Heuristic or function for getting the number of possible unique 3D orientations of a cuboid I'm looking into the number of possible orientations for different 3d shapes.
Is there a function that can give the number of unique orientations of a 3d object (e.g. a cuboid shape) given a rotation unit of e.g. 45 degrees in all axes?
any ideas?
 A: If you were considering a finite group of symmetries of 3d space $G\subset O(3)$, then the simple answer would be $$\frac{|G|}{|G\cap H|},$$ where $H$ is the symmetry group of the object.
However I do not think that is your question: There are infinitely many combinations of rotations of $45$ degrees through the co-ordinate axes, hence infinitely many resulting orientations of a cuboid.
Instead I think you are referring to actual rotations of multiples of $45$ degrees through  a co-ordinate axis (not combinations of them), of which there are $22$.  However once you disregard arbitrary combinations, your set of symmetries is no longer a group, so you cannot use the simple formula above.  I do not know of any general method for this situation, but we could look at a few cases.
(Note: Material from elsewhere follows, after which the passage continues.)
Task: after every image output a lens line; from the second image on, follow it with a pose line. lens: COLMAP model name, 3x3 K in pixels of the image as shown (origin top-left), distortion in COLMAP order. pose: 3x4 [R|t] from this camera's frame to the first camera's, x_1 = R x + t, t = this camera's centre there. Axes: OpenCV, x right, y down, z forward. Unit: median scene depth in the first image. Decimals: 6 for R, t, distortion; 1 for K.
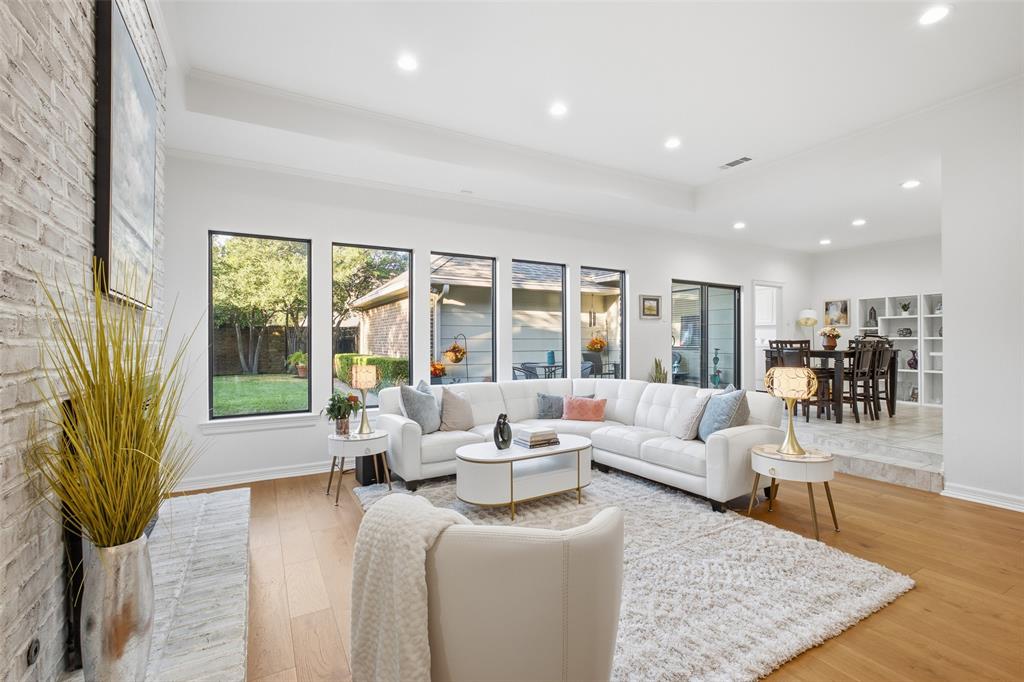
lens RADIAL K [[454.5, 0, 509.5], [0, 454.5, 339.2], [0, 0, 1]] dist [0.004728, -0.000682]
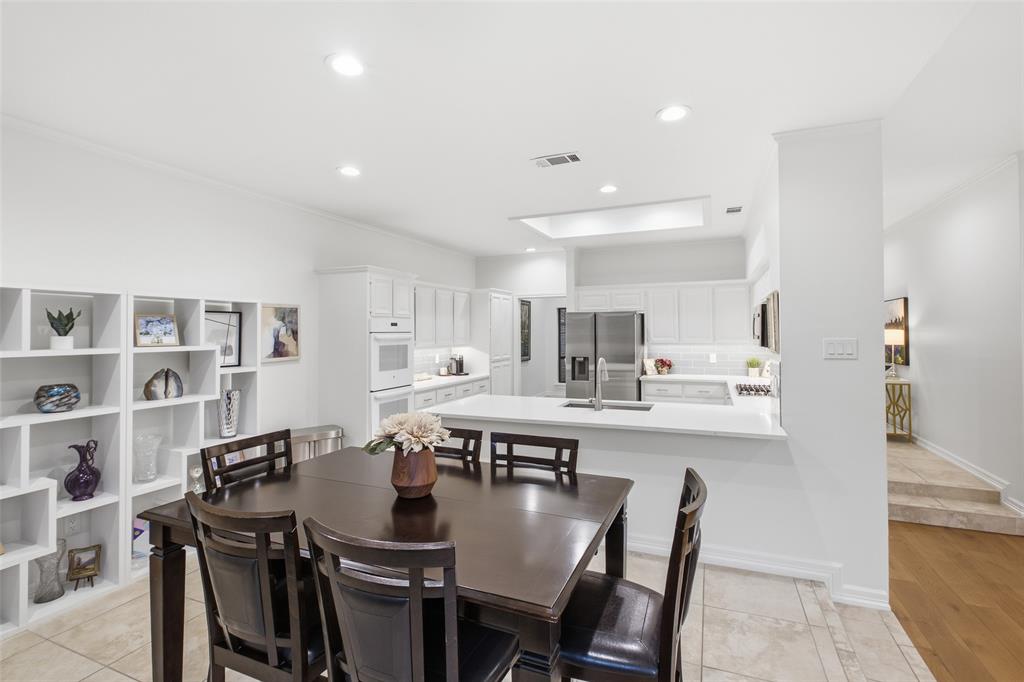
lens RADIAL K [[454.5, 0, 519.6], [0, 454.5, 330.8], [0, 0, 1]] dist [0.004728, -0.000682]
pose [[-0.625739, 0.007261, 0.779998, 0.391287], [0.004084, 0.999973, -0.006032, -0.060859], [-0.780021, -0.000589, -0.625752, 0.947312]]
$1)$ The (rectangular) cuboid parallel with co-ordinate axes, with distinct height, width and length.
The initial resting position of the cuboid gives the same orientation as a $180$ degree rotation through any of the $3$ co-ordinate axes.  Thus $4$ of your $22$ rotations result in this orientation.  The remaining $18$ rotations divide into pairs that result in the same orientation.  Thus you get $1+9=10$ distinct orientations.  Note that the unequal sizes of the sets of rotations that give the same orientation ($4$ and $2$) is what makes this harder than the group case, where they are all the same size and we can just divide the total symmetries by a fixed number.
$2)$ The (rectangular) cuboid parallel with co-ordinate axes, with equal length and width and distinct height.
Now the resting position gives the same orientation as a $180$ degree rotation through any of the $3$ co-ordinate axes, but also the $2$ $90$ degree rotations through the height axis.  Also a $45$ rotation through the height axis gives the same orientation as a $135$ or $225$ or $315$ degree rotation.  Thus your rotations break up into $1$ orientation corresponding to $6$ rotations, $1$ orientation corresponding to $4$ rotations and $6$ orientations corresponding to $2$ rotations each: $22=1\times 6+1\times 4+ 6\times 2$.  Thus you get $8$ orientations.
$2)$ The cube parallel with co-ordinate axes.
Now the resting position gives the same orientation as a $180$ degree rotation through any of the $3$ co-ordinate axes, but also any of the $2$ $90$ degree rotations through each of the $3$ axes.  Thus this orientation corresponds to $1+3+2\times 3=10$ rotations.  The remaining $12$ rotations break up into $3$ orientations, corresponding to $4$ rotations each, so you get $22=1\times 10+3\times 4$.  Thus you have $4$ orientations.